JUST two decades ago, the Iberian lynx was identified as the world’s most endangered cat, teetering on the verge of extinction with less than 100 individuals left roaming in isolated pockets in the wilds of southern Spain.
Preyed upon by hunters and with their natural habitat depleted by intense farming and busy roads, the Lynx partinus was looked set to become the first species of cat to die out since the sabre-toothed tiger 10,000 years ago.
But on Friday conservationists were celebrating the happy news that the population had once again risen above 1,000 thanks to the success of a breeding programme and release into the wild scheme.
The latest census shows that by the end of last year there were 1,111 Iberian lynx living across Spain and Portugal, including 239 breeding females and the birth of 414 cubs in 2020 alone.

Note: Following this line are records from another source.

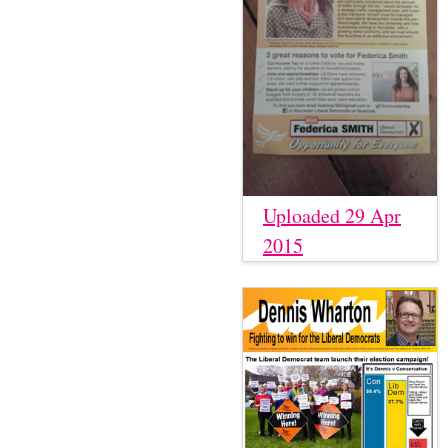
Uploaded 29 Apr
2015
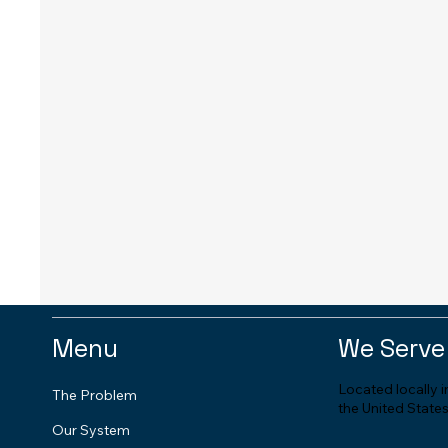
Menu
We Serve
Located locally 
The Problem
the United States
Our System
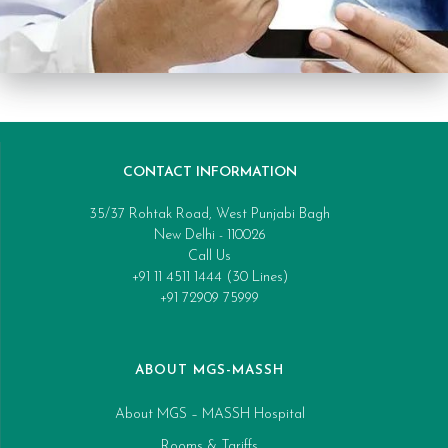
CONTACT INFORMATION
35/37 Rohtak Road, West Punjabi Bagh
New Delhi - 110026
Call Us
+91 11 4511 1444 (30 Lines)
+91 72909 75999
ABOUT MGS-MASSH
About MGS – MASSH Hospital
Rooms & Tariffs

“With a 30% increase from 2019, this demographic curve allows us to be optimistic and to draw scenarios that distance the big Iberian feline from critical risk of extinction,” Spain’s Environment ministry said on Friday.
Why were they endangered?
Lynx pardinus was once found throughout Spain, Portugal and parts of southern France, with a population at the turn of the 20th Century estimated at some 100,000.
But their luxuriant speckled coat was much prized and led to decades of over-hunting which saw the population decimated to fewer than 10,000 by the end of the 1980s.
Their numbers were further devastated by intense farming and construction projects that eroded their territory, while new highways turned them into frequent roadkill.
The existence was further threatened by a loss of their main staple; rabbits, which were all but wiped out by a myxomatosis epidemic followed by the rabbit haemorrhage disease virus (RHDV) in the 1990s.
By 2002, the number of known individual lynx left in the wild was down to just 94, living in two isolated pockets of Andalusia – one in Doñana (Huelva) and another in Andújar (Jaén).
Successful breeding programme
Recognising the danger facing Europe’s largest cat species, the Spanish government launched a captive breeding programme using joint funds between the EU and Spanish administrations estimated at more than €100 million.
The release of young cats to find new territory in the wild has seen the population spread across Andalusia, Castilla-La Mancha and Extremadura and into southern Portugal.
They have even been spotted in the Madrid Community and, most extraordinarily, on the outskirts of Barcelona.
In 2015, the International Union for Conservation of Nature (IUCN) downgraded the threat level from ‘Critically Endangered’ to Endangered’.
Not out of danger yet
Although the penalties for illegally hunting the elusive nocturnal cats, which boast tufted ears and a fluffy beard, are huge there are still incidences of animals being shot as well as caught in traps laid by farmers intending to catch foxes and pine martens.
But by far the biggest danger still facing the animals is that of Spain’s highways. In 2019 alone, 34 lynx were killed on roads across Spain.
In order to be classified as non-endangered, the Iberian lynx population would need to be above at least 3,000, including 750 breeding females, according to the WWF, a target that could be achievable by 2040.